The House Alice Bulit

14.12.2018 – 26.01.2019

Curated by

T. Melih Görgün

 

Supported by

Goethe-Institut Istanbul 

The exhibition brings the “Female Futures” section of the project “50 Years after 50 Years of the Bauhaus, 1968” to Istanbul. 

Starting from their contribution to “50 Years after 50 Years of the Bauhaus 1968” at the Württembergischer Kunstverein Stuttgart, the artists and architects Asli Serbest and Mona Mahall show their speculative research on feminist spatial utopias —in reflection of modernism and the Bauhaus culture.

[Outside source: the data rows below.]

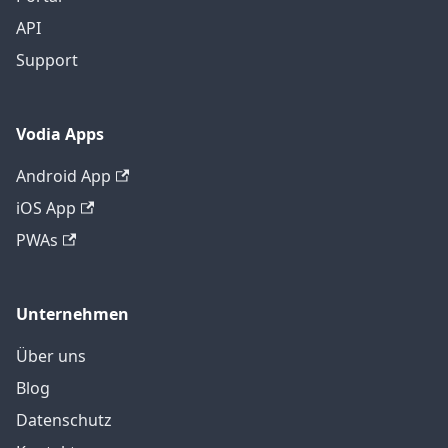
API
Support
Vodia Apps
Android App
iOS App
PWAs
Unternehmen
Über uns
Blog
Datenschutz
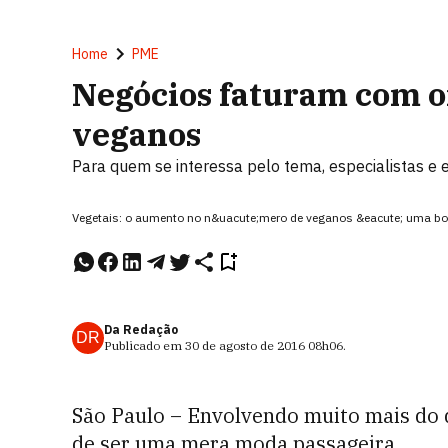
Home
PME
Negócios faturam com o
veganos
Para quem se interessa pelo tema, especialistas e
Vegetais: o aumento no n&uacute;mero de veganos &eacute; uma boa
Da Redação
DR
Publicado em
30 de agosto de 2016
08h06
.
São Paulo – Envolvendo muito mais do 
de ser uma mera moda passageira.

In a short text from 1931, Walter Benjamin describes the destructive character: It “knows only one watchword: make room. And only one activity: clearing away.” The destructive character passes on situations by liquidating them. In need for fresh air and open space, it obtains complete reduction, deletes the traces of its age and roots out of its own condition —it stands for a modernist ideology and the Bauhaus program. The destructive character, as Benjamin maintains, allows for a new beginning. The zero point (tabula rasa) enabled the Bauhaus to start anew, to produce neutral, ultimately cleared spaces. Modernism has long been questioned for its destructive character, for those utopian aspirations of the tabula rasa attributed to men and regarded as bound up with paternalistic, colonial, and totalitarian attitudes. Other modernities, especially alternative approaches to total reduction and the tabula

rasa constitute the topic of the research based work The House Alice Built. Asli Serbest and Mona Mahall explore utopian projects that, informed by feminist theories and practices, have reimagined modern (domestic) space. Through videos, models, drawings, images, and texts, this iteration of Female Futures collects and develops speculations on houses and scenes that subtract from a given set of rooms, actors, and functions, without destroying it completely: these speculations remove the kitchen from the apartment (The House Alice Built), Romeo from Romeo and Juliet, and eliminate the separation between private and public. As counterdrafts to modernism’s maximum projects, they formulate concepts of minimum or minor operations that however allow for new spatial connections and relations.

In that they provide the ground on which we can evolve possible open, material, social, ecological, and aesthetic forms of living together equally.